Saved entries:
++++++++++

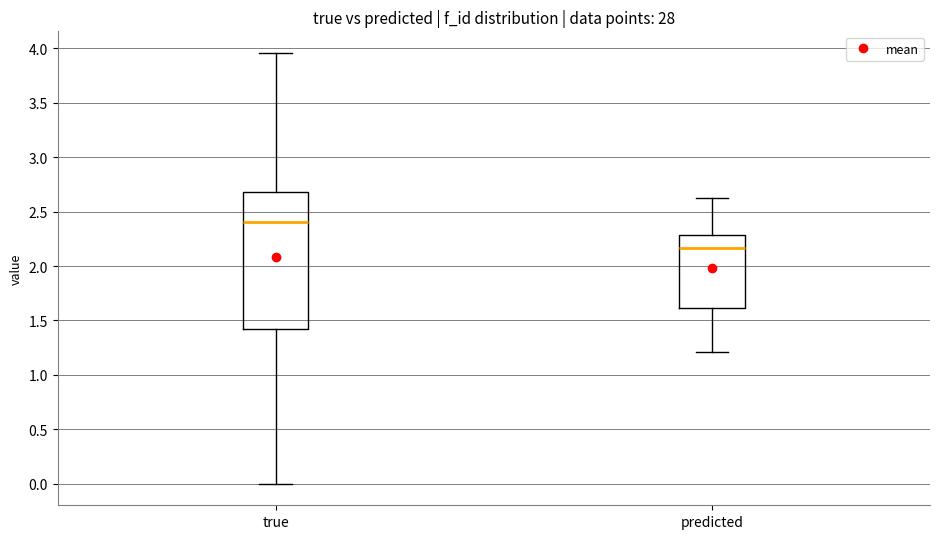

Which box has the highest median line?

true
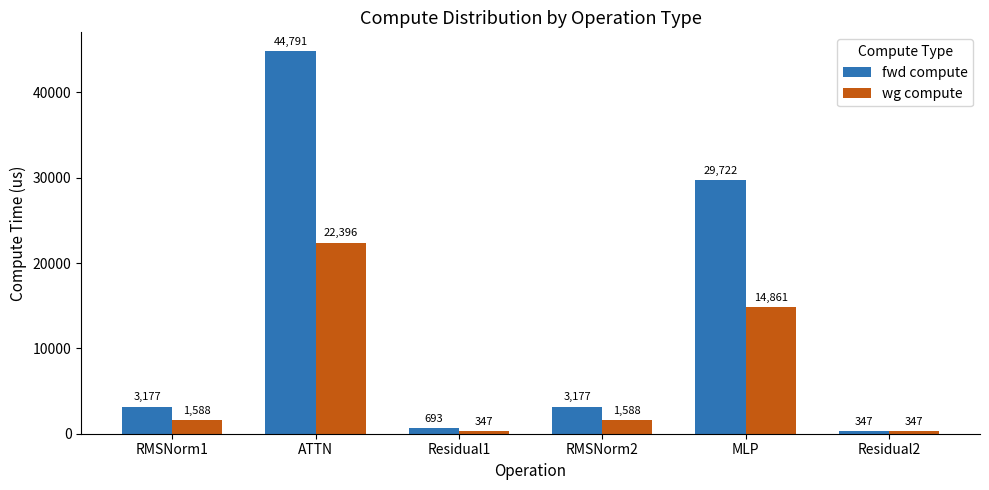

What is the sum of the wg compute values at ATTN and RMSNorm1?

23984.1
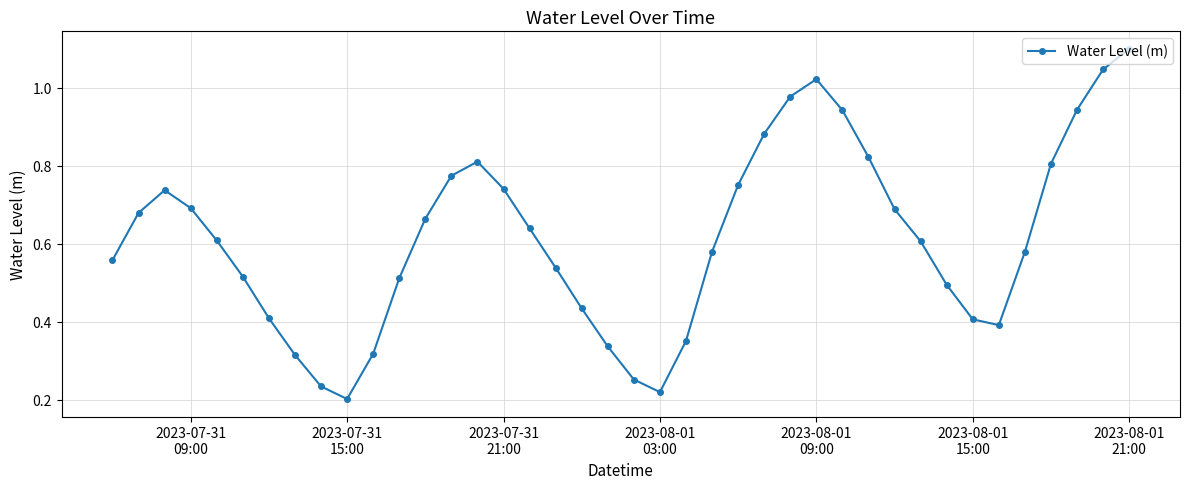

What is the maximum value shown in the chart?

1.1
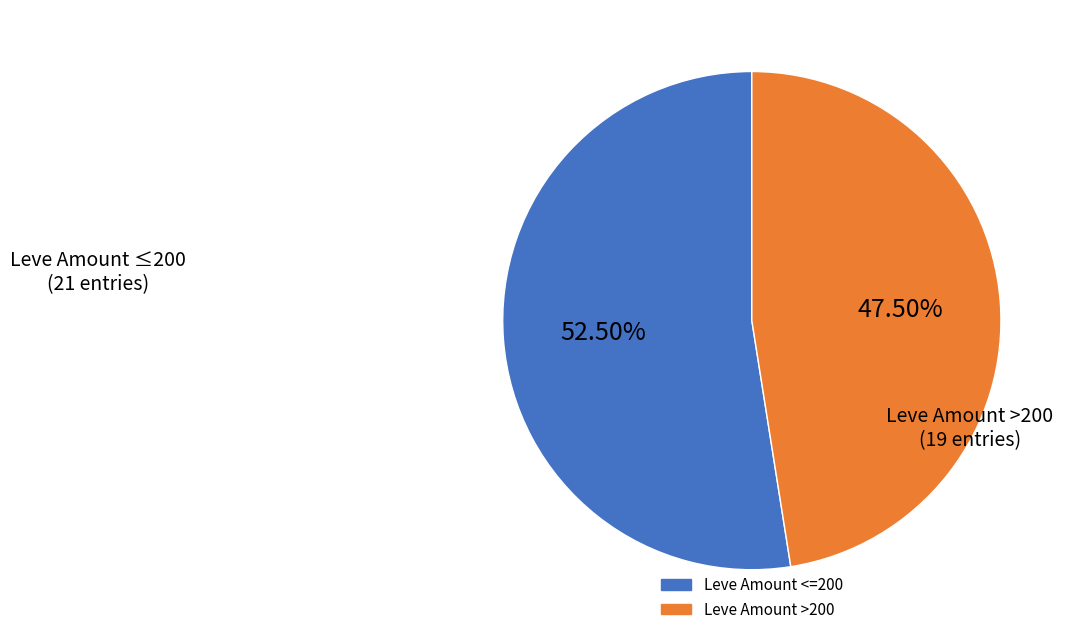

To the nearest percent, what is the difference between the largest and smallest slice percentages?

5%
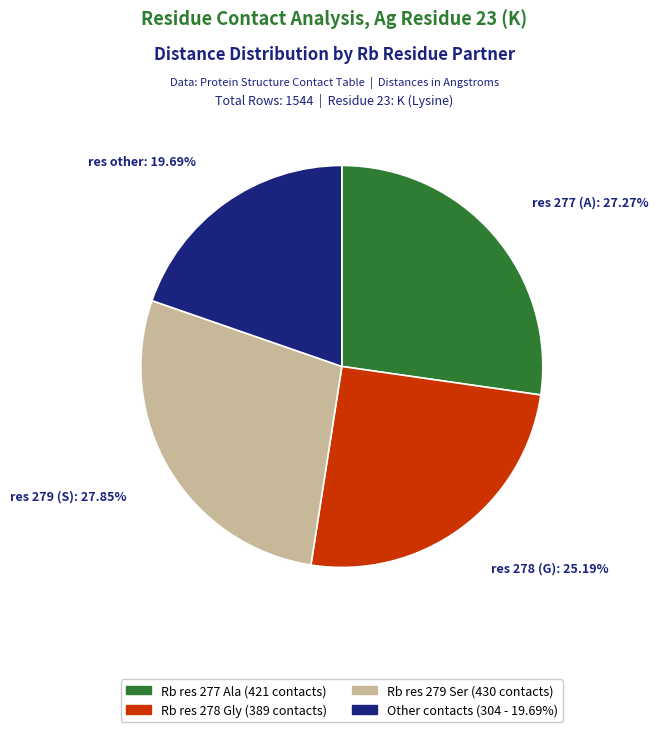

Is there any slice that represents more than half of the pie?

No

++++++++++

Update the material above by replacing each occurrence of "slice" with "segment", keeping everything else unchanged. Leave the pictures out.

## TASK ANSWER
Which box has the highest median line?

true

What is the sum of the wg compute values at ATTN and RMSNorm1?

23984.1

What is the maximum value shown in the chart?

1.1

To the nearest percent, what is the difference between the largest and smallest segment percentages?

5%

Is there any segment that represents more than half of the pie?

No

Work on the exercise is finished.